The SSU + ITS + LSU alignment was 1800 + 739 + 3490 bp long and composed of 305 + 537 + 840 parsimonyinformative sites (28%, mean of 20.51 per terminal taxon) and 2654 distinct RAxML alignment patterns. The ML tree (–ln = 56,602.26), was highly similar to the Bayesian tree, with many nodes having high if not maximal support ( Fig. 88 View Fig ). With respect to Dinophysales and Gymnodiniales , the studied ingroup was monophyletic (82LBS, 1.00BPP) and segregated into four supported monophyletic lineages, namely Adenoides Balech (100LBS, 1.00BPP), Plagiodinium M.A.Faust & Balech (100LBS, 1.00BPP) and the clades PRO1, including the type species of Prorocentrum P. micans (93LBS, 1.00BPP), and PRO2 (93LBS, 1.00BPP).
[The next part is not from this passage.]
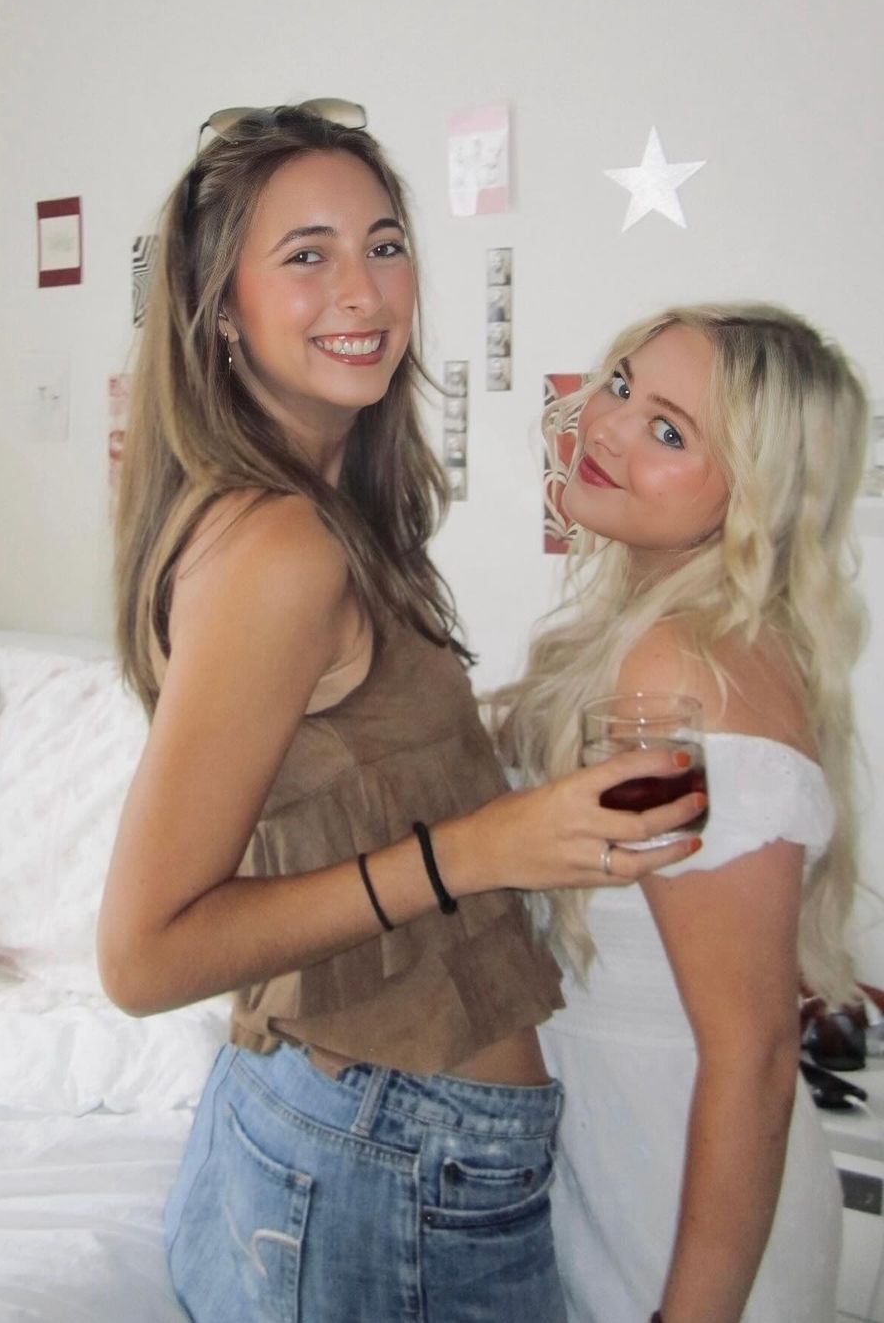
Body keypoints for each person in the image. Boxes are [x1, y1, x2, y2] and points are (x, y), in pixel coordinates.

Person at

The PRO1 clade consisted of six well-supported lineages, two of which comprised benthic species such as Prorocentrum tsawwassenense Hoppenrath & B.S.Leander and P. emarginatum Fukuyo. Three sublineages constituted the P. cordatum (Ostenfeld) J.D.Dodge species group, the P. micans species group and the Prorocentrum triestinum J. Schiller species group. The P. bidens species group comprised P. bidens (78LBS, 0.99BPP) and P. bisaeptum (single accession) and showed low sequence divergence. ITS1 sequences of P. bidens differed from those of P. bisaeptum in four positions and ITS2 sequences in five positions and LSU sequences in four positions. No compensatory base-pair changes (CBCs) could be detected.